Há dois meses, o sonho foi desfeito. Pereira foi demitido junto com seis primos e outros funcionários. “A empresa alegou queda da demanda”, diz o ex-auxiliar de produção. “Mas ainda há quatro primos lá representando a família”, brinca.

Em vez de procurar outro emprego, Pereira decidiu voltar para o Nordeste. “A empresa disse que, se as coisas melhorarem, volta a nos chamar em agosto. Mas, se eu me der bem no ‘Norte’, vou ficar por lá”, diz.

O medo do desemprego começa a bater na porta dos trabalhadores da indústria, que até agora tentava segurar a mão de obra na expectativa de uma melhora no quadro econômico.
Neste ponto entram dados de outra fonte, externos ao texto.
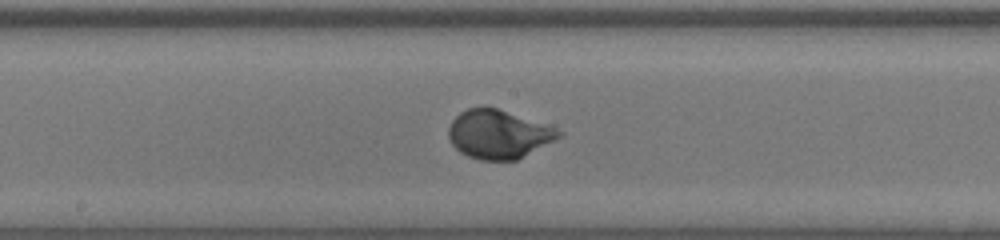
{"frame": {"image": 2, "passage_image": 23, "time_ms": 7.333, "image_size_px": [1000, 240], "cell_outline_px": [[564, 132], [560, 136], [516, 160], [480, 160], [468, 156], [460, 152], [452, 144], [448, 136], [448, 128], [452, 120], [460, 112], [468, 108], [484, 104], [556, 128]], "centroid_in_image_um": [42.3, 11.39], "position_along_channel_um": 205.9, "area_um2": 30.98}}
Com um número negativo de 28,5 mil postos no mês passado, o setor levou o País a registrar o pior maio em saldo de empregos formais em 22 anos, com 58,8 mil vagas, segundo dados do Cadastro Geral de Empregados e Desempregados (Caged), do Ministério do Trabalho.

No período de um ano, só a indústria de São Paulo demitiu quase 100 mil pessoas na região metropolitana – entre elas Pereira e seus primos -, de acordo com a Pesquisa Mensal de Emprego (PME), do IBGE.

O sinal amarelo levou as centrais sindicais CUT e Força Sindical e segmentos da indústria, como montadoras e autopeças, a retomarem a discussão da criação de um sistema nacional de proteção ao emprego, com a flexibilização das regras trabalhistas. A proposta já foi discutida em 2012 e em abril passado, mas está parada no governo.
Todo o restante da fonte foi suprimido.